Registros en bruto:
-=-=-=-=-

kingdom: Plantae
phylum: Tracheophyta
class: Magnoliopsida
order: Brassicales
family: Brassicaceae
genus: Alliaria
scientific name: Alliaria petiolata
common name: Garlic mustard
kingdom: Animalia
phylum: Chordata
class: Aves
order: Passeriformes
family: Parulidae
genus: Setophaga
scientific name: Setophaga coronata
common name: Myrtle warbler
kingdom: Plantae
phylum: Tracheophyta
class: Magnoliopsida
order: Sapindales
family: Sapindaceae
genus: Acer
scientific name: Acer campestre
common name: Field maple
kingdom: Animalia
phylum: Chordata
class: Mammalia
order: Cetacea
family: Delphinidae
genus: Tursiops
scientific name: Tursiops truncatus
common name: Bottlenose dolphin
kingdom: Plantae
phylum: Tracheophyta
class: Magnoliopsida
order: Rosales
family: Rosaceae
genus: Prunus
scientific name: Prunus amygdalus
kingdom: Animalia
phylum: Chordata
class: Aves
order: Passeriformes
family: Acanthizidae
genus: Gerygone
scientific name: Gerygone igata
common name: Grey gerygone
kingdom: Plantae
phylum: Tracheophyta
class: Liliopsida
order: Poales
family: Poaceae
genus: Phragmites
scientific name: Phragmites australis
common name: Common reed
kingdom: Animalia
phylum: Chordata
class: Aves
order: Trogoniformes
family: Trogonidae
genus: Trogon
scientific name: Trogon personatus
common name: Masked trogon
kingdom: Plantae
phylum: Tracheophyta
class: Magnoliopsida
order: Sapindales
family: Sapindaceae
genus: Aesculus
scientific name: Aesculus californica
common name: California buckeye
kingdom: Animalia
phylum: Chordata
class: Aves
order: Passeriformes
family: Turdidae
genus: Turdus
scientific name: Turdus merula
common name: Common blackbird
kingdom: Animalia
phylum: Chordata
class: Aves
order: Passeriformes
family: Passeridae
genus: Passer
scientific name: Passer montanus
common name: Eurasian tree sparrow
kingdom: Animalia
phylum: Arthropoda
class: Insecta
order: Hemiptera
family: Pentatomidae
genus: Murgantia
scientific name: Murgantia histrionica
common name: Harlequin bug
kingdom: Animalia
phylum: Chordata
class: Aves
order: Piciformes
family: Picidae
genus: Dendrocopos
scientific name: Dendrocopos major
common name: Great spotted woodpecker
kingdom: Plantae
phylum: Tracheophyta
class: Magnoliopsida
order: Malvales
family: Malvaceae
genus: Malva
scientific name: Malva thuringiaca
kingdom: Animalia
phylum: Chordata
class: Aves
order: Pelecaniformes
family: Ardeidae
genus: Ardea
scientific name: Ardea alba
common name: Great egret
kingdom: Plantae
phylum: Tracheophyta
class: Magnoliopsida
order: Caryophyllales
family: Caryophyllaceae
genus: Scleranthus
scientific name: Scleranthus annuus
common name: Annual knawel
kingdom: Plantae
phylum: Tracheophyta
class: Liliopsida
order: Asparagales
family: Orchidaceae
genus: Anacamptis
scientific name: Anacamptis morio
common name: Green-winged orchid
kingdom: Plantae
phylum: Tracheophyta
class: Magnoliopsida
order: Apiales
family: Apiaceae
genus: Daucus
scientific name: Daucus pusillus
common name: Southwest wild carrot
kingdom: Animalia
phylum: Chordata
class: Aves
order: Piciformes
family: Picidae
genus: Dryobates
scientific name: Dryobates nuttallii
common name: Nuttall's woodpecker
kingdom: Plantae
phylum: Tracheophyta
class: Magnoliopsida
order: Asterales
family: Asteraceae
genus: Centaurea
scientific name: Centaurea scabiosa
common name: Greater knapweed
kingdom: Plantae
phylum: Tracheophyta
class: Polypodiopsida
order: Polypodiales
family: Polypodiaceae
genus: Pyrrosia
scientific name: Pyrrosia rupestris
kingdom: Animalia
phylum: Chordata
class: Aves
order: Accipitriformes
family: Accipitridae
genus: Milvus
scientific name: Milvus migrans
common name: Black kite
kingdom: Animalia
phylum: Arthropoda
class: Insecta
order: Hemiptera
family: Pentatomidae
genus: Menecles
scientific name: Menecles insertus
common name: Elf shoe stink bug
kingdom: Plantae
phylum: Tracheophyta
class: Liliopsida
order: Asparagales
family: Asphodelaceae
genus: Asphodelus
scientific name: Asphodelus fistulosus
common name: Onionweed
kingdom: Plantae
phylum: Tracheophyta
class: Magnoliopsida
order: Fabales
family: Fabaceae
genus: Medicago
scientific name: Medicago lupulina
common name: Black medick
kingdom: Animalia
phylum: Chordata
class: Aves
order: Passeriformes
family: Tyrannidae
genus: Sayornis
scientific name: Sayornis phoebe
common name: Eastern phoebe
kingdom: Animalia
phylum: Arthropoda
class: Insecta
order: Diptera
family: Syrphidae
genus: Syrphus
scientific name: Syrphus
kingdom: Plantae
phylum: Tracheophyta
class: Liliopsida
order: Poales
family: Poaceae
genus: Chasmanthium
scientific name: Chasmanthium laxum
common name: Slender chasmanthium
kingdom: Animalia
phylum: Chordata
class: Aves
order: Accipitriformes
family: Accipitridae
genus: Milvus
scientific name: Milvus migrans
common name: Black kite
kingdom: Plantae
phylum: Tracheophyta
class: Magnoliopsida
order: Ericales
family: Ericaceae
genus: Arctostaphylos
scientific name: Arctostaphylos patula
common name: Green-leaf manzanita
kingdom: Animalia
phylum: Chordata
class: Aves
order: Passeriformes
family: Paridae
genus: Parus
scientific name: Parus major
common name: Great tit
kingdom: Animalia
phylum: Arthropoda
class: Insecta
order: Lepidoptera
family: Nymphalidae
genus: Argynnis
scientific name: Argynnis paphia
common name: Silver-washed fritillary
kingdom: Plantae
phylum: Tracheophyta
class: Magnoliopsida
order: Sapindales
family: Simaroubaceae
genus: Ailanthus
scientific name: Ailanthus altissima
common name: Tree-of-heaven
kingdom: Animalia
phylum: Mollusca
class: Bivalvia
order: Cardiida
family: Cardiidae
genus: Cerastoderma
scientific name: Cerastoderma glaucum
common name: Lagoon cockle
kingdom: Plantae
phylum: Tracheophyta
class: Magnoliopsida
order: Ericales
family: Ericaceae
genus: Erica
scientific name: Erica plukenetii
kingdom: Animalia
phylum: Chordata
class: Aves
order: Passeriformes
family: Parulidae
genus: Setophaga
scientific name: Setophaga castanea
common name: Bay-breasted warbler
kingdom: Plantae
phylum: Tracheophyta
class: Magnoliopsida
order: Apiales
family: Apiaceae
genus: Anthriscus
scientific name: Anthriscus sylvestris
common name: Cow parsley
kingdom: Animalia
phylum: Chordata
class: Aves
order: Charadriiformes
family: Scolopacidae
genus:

-=-=-=-=-

- Ejercicio propuesto
Reproduce todos los datos de arriba línea por línea, sin cambiar nada.

- Respuesta
kingdom: Plantae
phylum: Tracheophyta
class: Magnoliopsida
order: Brassicales
family: Brassicaceae
genus: Alliaria
scientific name: Alliaria petiolata
common name: Garlic mustard
kingdom: Animalia
phylum: Chordata
class: Aves
order: Passeriformes
family: Parulidae
genus: Setophaga
scientific name: Setophaga coronata
common name: Myrtle warbler
kingdom: Plantae
phylum: Tracheophyta
class: Magnoliopsida
order: Sapindales
family: Sapindaceae
genus: Acer
scientific name: Acer campestre
common name: Field maple
kingdom: Animalia
phylum: Chordata
class: Mammalia
order: Cetacea
family: Delphinidae
genus: Tursiops
scientific name: Tursiops truncatus
common name: Bottlenose dolphin
kingdom: Plantae
phylum: Tracheophyta
class: Magnoliopsida
order: Rosales
family: Rosaceae
genus: Prunus
scientific name: Prunus amygdalus
kingdom: Animalia
phylum: Chordata
class: Aves
order: Passeriformes
family: Acanthizidae
genus: Gerygone
scientific name: Gerygone igata
common name: Grey gerygone
kingdom: Plantae
phylum: Tracheophyta
class: Liliopsida
order: Poales
family: Poaceae
genus: Phragmites
scientific name: Phragmites australis
common name: Common reed
kingdom: Animalia
phylum: Chordata
class: Aves
order: Trogoniformes
family: Trogonidae
genus: Trogon
scientific name: Trogon personatus
common name: Masked trogon
kingdom: Plantae
phylum: Tracheophyta
class: Magnoliopsida
order: Sapindales
family: Sapindaceae
genus: Aesculus
scientific name: Aesculus californica
common name: California buckeye
kingdom: Animalia
phylum: Chordata
class: Aves
order: Passeriformes
family: Turdidae
genus: Turdus
scientific name: Turdus merula
common name: Common blackbird
kingdom: Animalia
phylum: Chordata
class: Aves
order: Passeriformes
family: Passeridae
genus: Passer
scientific name: Passer montanus
common name: Eurasian tree sparrow
kingdom: Animalia
phylum: Arthropoda
class: Insecta
order: Hemiptera
family: Pentatomidae
genus: Murgantia
scientific name: Murgantia histrionica
common name: Harlequin bug
kingdom: Animalia
phylum: Chordata
class: Aves
order: Piciformes
family: Picidae
genus: Dendrocopos
scientific name: Dendrocopos major
common name: Great spotted woodpecker
kingdom: Plantae
phylum: Tracheophyta
class: Magnoliopsida
order: Malvales
family: Malvaceae
genus: Malva
scientific name: Malva thuringiaca
kingdom: Animalia
phylum: Chordata
class: Aves
order: Pelecaniformes
family: Ardeidae
genus: Ardea
scientific name: Ardea alba
common name: Great egret
kingdom: Plantae
phylum: Tracheophyta
class: Magnoliopsida
order: Caryophyllales
family: Caryophyllaceae
genus: Scleranthus
scientific name: Scleranthus annuus
common name: Annual knawel
kingdom: Plantae
phylum: Tracheophyta
class: Liliopsida
order: Asparagales
family: Orchidaceae
genus: Anacamptis
scientific name: Anacamptis morio
common name: Green-winged orchid
kingdom: Plantae
phylum: Tracheophyta
class: Magnoliopsida
order: Apiales
family: Apiaceae
genus: Daucus
scientific name: Daucus pusillus
common name: Southwest wild carrot
kingdom: Animalia
phylum: Chordata
class: Aves
order: Piciformes
family: Picidae
genus: Dryobates
scientific name: Dryobates nuttallii
common name: Nuttall's woodpecker
kingdom: Plantae
phylum: Tracheophyta
class: Magnoliopsida
order: Asterales
family: Asteraceae
genus: Centaurea
scientific name: Centaurea scabiosa
common name: Greater knapweed
kingdom: Plantae
phylum: Tracheophyta
class: Polypodiopsida
order: Polypodiales
family: Polypodiaceae
genus: Pyrrosia
scientific name: Pyrrosia rupestris
kingdom: Animalia
phylum: Chordata
class: Aves
order: Accipitriformes
family: Accipitridae
genus: Milvus
scientific name: Milvus migrans
common name: Black kite
kingdom: Animalia
phylum: Arthropoda
class: Insecta
order: Hemiptera
family: Pentatomidae
genus: Menecles
scientific name: Menecles insertus
common name: Elf shoe stink bug
kingdom: Plantae
phylum: Tracheophyta
class: Liliopsida
order: Asparagales
family: Asphodelaceae
genus: Asphodelus
scientific name: Asphodelus fistulosus
common name: Onionweed
kingdom: Plantae
phylum: Tracheophyta
class: Magnoliopsida
order: Fabales
family: Fabaceae
genus: Medicago
scientific name: Medicago lupulina
common name: Black medick
kingdom: Animalia
phylum: Chordata
class: Aves
order: Passeriformes
family: Tyrannidae
genus: Sayornis
scientific name: Sayornis phoebe
common name: Eastern phoebe
kingdom: Animalia
phylum: Arthropoda
class: Insecta
order: Diptera
family: Syrphidae
genus: Syrphus
scientific name: Syrphus
kingdom: Plantae
phylum: Tracheophyta
class: Liliopsida
order: Poales
family: Poaceae
genus: Chasmanthium
scientific name: Chasmanthium laxum
common name: Slender chasmanthium
kingdom: Animalia
phylum: Chordata
class: Aves
order: Accipitriformes
family: Accipitridae
genus: Milvus
scientific name: Milvus migrans
common name: Black kite
kingdom: Plantae
phylum: Tracheophyta
class: Magnoliopsida
order: Ericales
family: Ericaceae
genus: Arctostaphylos
scientific name: Arctostaphylos patula
common name: Green-leaf manzanita
kingdom: Animalia
phylum: Chordata
class: Aves
order: Passeriformes
family: Paridae
genus: Parus
scientific name: Parus major
common name: Great tit
kingdom: Animalia
phylum: Arthropoda
class: Insecta
order: Lepidoptera
family: Nymphalidae
genus: Argynnis
scientific name: Argynnis paphia
common name: Silver-washed fritillary
kingdom: Plantae
phylum: Tracheophyta
class: Magnoliopsida
order: Sapindales
family: Simaroubaceae
genus: Ailanthus
scientific name: Ailanthus altissima
common name: Tree-of-heaven
kingdom: Animalia
phylum: Mollusca
class: Bivalvia
order: Cardiida
family: Cardiidae
genus: Cerastoderma
scientific name: Cerastoderma glaucum
common name: Lagoon cockle
kingdom: Plantae
phylum: Tracheophyta
class: Magnoliopsida
order: Ericales
family: Ericaceae
genus: Erica
scientific name: Erica plukenetii
kingdom: Animalia
phylum: Chordata
class: Aves
order: Passeriformes
family: Parulidae
genus: Setophaga
scientific name: Setophaga castanea
common name: Bay-breasted warbler
kingdom: Plantae
phylum: Tracheophyta
class: Magnoliopsida
order: Apiales
family: Apiaceae
genus: Anthriscus
scientific name: Anthriscus sylvestris
common name: Cow parsley
kingdom: Animalia
phylum: Chordata
class: Aves
order: Charadriiformes
family: Scolopacidae
genus:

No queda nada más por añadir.